The House of Commons Library recently produced a briefing paper comparing school exam performance in the year 2014-15. On the key measure of the percentage achieving five or more GCSEs at grades A* to C, including English and Maths, grammars achieved 96.7 per cent.

The average for all state schools was 58.1 per cent. That was, interestingly, also the average for all independent schools. For comprehensives it was 56.7 per cent. For the (wrongly despised) secondary moderns, it was 49.7 per cent. Note the rather small difference between secondary moderns and comprehensives, which we were told would be so much better. They aren’t.

Did you ever wonder why the old O-level exam was first watered down and then abolished? And why A-levels are so much weaker than they were? It is because comprehensives couldn’t cope with them, whereas grammars could.
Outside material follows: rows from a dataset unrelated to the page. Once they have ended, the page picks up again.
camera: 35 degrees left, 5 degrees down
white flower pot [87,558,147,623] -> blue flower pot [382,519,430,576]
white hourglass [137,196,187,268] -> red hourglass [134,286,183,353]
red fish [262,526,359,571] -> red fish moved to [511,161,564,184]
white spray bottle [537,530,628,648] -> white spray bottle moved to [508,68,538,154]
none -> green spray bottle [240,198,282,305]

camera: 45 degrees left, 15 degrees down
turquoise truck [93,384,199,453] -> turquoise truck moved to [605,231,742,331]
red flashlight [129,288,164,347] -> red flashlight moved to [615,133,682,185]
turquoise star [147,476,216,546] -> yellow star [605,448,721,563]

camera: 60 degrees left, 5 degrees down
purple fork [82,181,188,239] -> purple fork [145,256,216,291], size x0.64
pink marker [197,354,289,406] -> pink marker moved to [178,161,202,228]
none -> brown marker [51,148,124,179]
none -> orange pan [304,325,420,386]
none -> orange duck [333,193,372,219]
A 2006 Freedom of Information request to Oxford and Cambridge universities found that fewer than 20 per cent of state secondaries provided all the state-school entrants to Oxbridge. Most of them came from grammar schools.

For here’s the real point. Britain, a country increasingly run by greedy, feckless, ignorant and stupid people who can’t think, needs good schools as a man in the desert needs a spring of cool, clear water.
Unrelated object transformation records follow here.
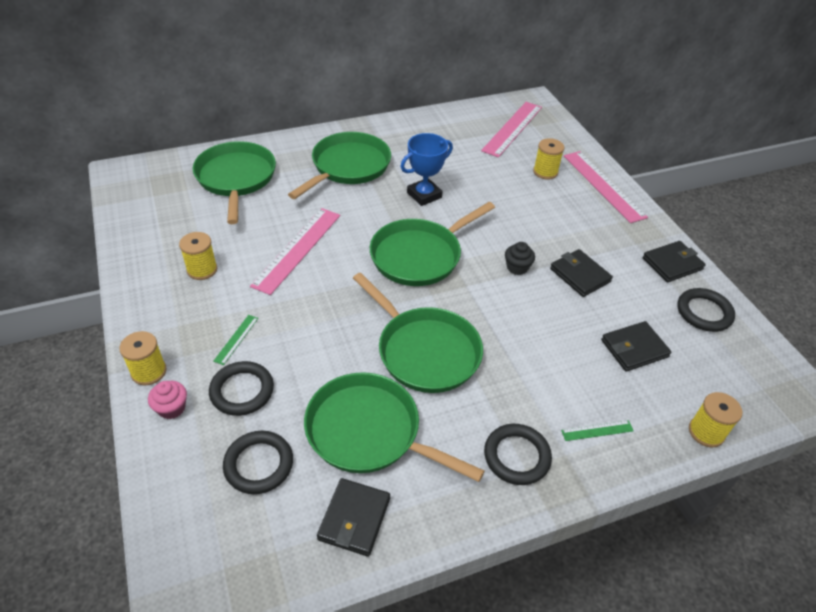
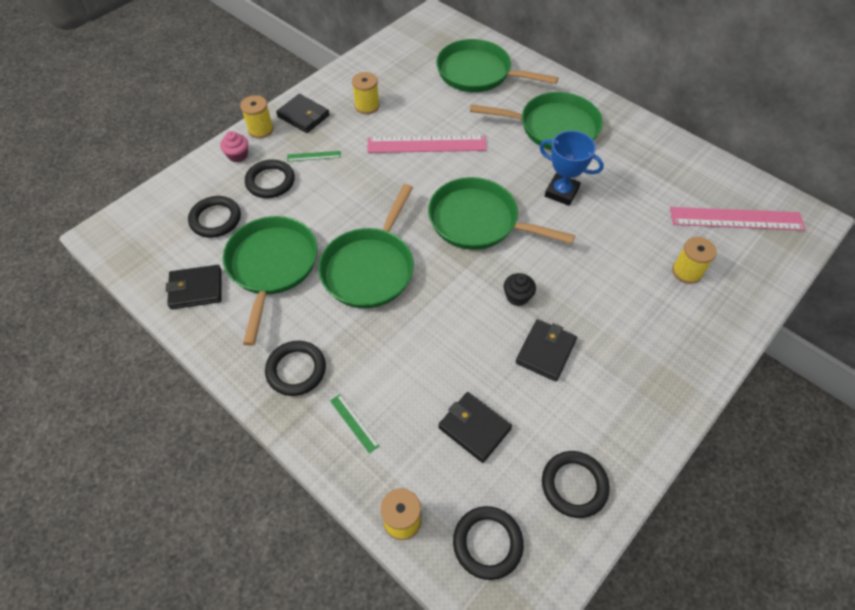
camera: 65 degrees right, 10 degrees up
green pan [193,141,276,224] -> green pan turned 120 degrees counterclockwise [436,39,558,92]
pink ruler [564,151,648,223] -> none
black wallet [643,241,706,282] -> black wallet moved to [276,94,330,133]
none -> black ring [453,506,524,580]

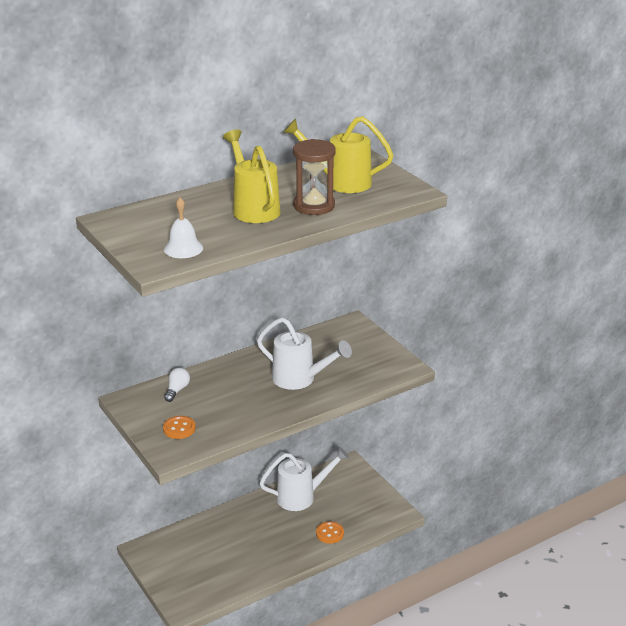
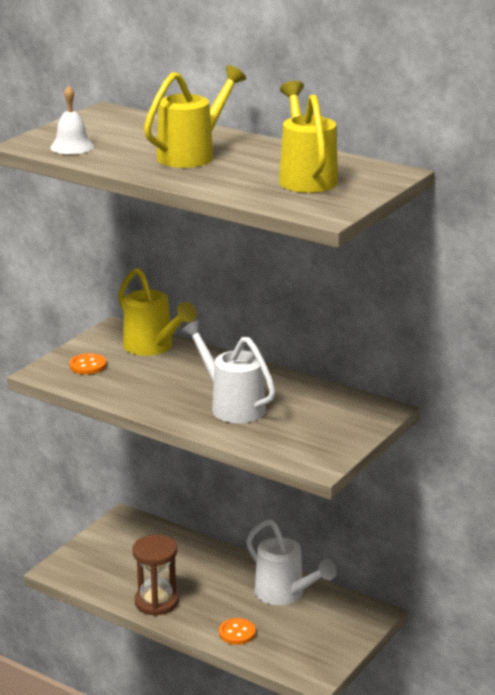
camera: 65 degrees right, 5 degrees down
white light bulb [164,367,190,402] -> yellow watering can [118,268,197,356]
white watering can [257,317,352,390] -> white watering can turned 135 degrees clockwise [181,320,276,423]
brown hourglass [293,139,336,215] -> brown hourglass moved to [132,535,179,616]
Grammar schools, not private schools, were what kept our education honest and good. Germany, which retained its grammars, remains a country of fairness, competence and efficiency. Without them we have become a second-rate country in which the wrong people are making most of the decisions and making them badly.

And now these privileged buffoons, this dictatorship of elite mediocrities, are fighting with all they’ve got to save themselves. Ignore them. Grammar schools are wholly good and we must have them back…"

He’s mostly right, IMO.

In the 1950s and 60s generations of bright kids from ordinary backgrounds came to dominate the law, academia, politics, science, the arts, big business and so on…then they pulled up the freaking drawbridge behind them! Guess what? From the 1990s onwards the law, politics, etc has been dominated by privately educated second-raters with rich daddies - people like Tony Blair, David Cameron, George Osborne, Nick Clegg, etc.
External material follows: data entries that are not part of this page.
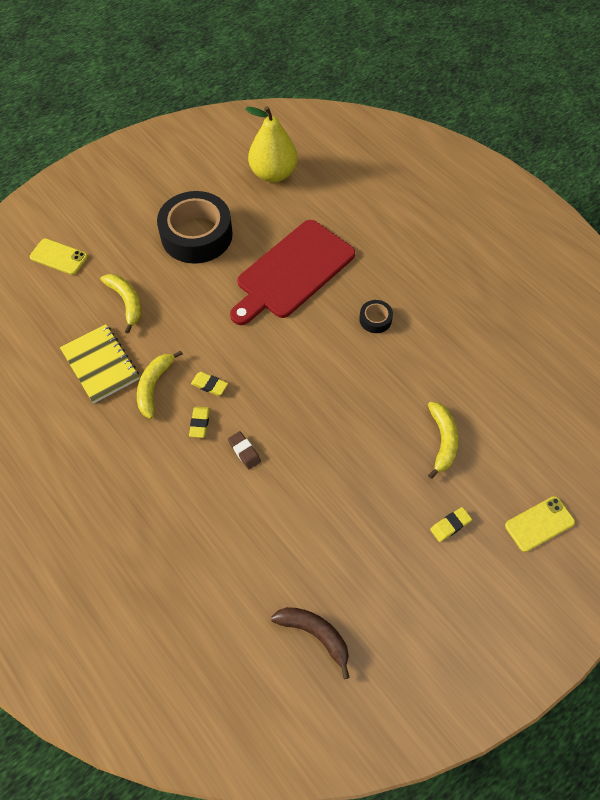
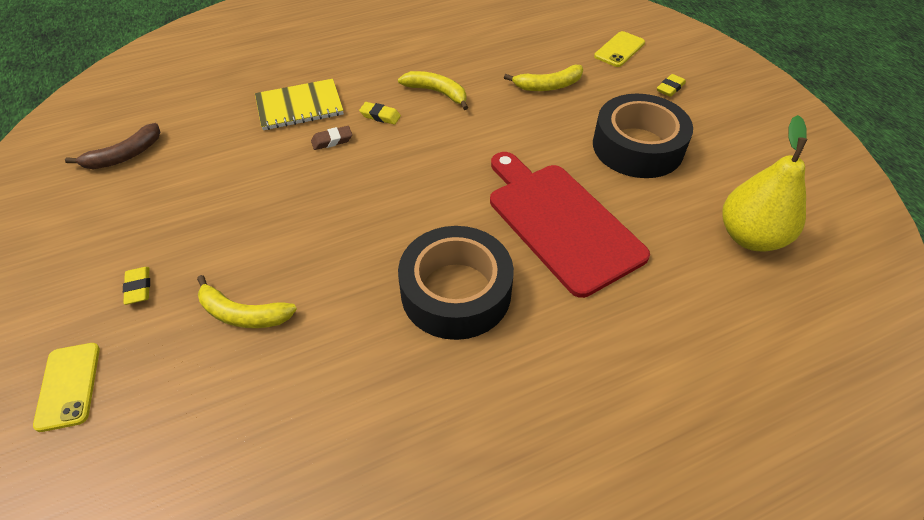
camera: 105 degrees right, 10 degrees down
yellow notebook [60,324,140,404] -> yellow notebook moved to [255,79,344,130]
yellow eraser [191,372,228,396] -> yellow eraser moved to [657,74,686,97]
black tape [359,300,393,333] -> black tape [398,226,514,340], size x2.35

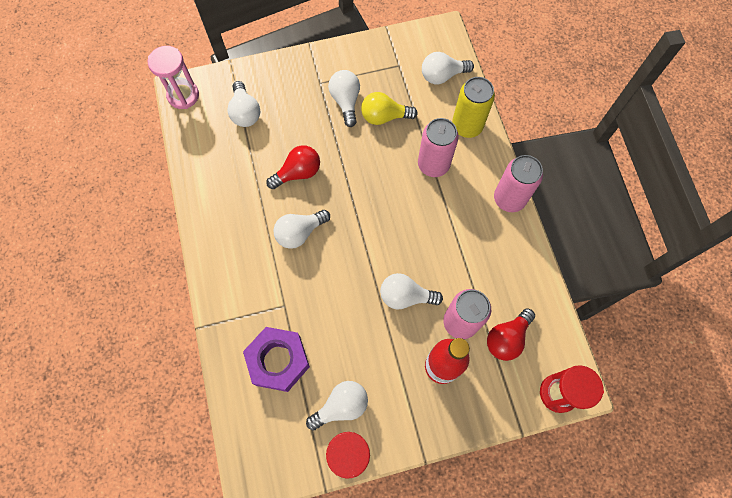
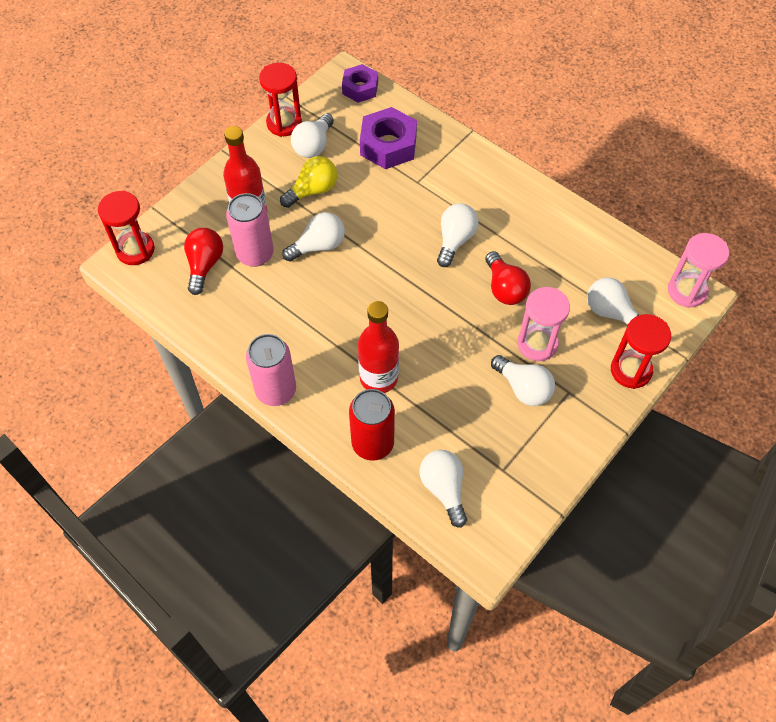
camera: 145 degrees right, 10 degrees down
red light bulb [266,145,320,189] -> red light bulb turned 45 degrees counterclockwise [485,251,531,305]
yellow light bulb [361,92,418,125] -> yellow light bulb moved to [280,156,337,208]
pink can [418,118,459,177] -> red bottle [358,301,399,393]
white light bulb [422,52,474,84] -> white light bulb turned 60 degrees counterclockwise [420,450,467,528]
yellow can [452,77,495,138] -> red can [349,389,395,460]
none -> purple nut [342,64,378,103]
none -> pink hourglass [517,287,570,361]
none -> red hourglass [611,314,671,389]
Do you think there would have been such a gap between the elite and the people over Brexit if the grammar schools were still providing a social conveyor belt? Btw, I’m sure @someblackguy’s mother would have liked the choice to send him to a religious charter school. Even with starting in a private school and finishing in public, he was keeping up with Dr. Jordan Peterson just fine.

“…Do you think there would have been such a gap betweenthe elite and the people over Brexit if the grammar schools were still providing a social conveyor belt?..”


It won’t surprise you that I don’t much go along with the trendy idea that only poor and uneducated people voted for Brexit. Indeed, even Prof Mike Dougan (the hight priest of whiney remainers) has rejected this idea, pointing out that some working class areas such as West Belfast voted to remain, while many comfortably off areas in the South of England voted to leave…

Really, Brexit was part of a cunning strategic plan cooked up by the British elite from the start:

Yes Minister — Why Britain Joined the European Union - YouTube :slight_smile:

(Maybe truth is now going to imitate fiction!?)

What is the main difference between grammar schools and the others?

“The real point about grammars is that they are vastly better than the best and most fiercely selective comprehensives, and than most fee-charging schools.”

Selectivity, or “selecting on merit” is not the only difference, is it? Are students enrolled in grammar schools still learning Latin?

Does the writer think that what he calls “the best comprehensive schools” are “most fiercely” selective? Does he think that this fierce selectivity in some comprehensive schools is the problem? Is this why grammar schools, which he thinks are academically less selective, are needed?

I don’t know if his logic makes sense.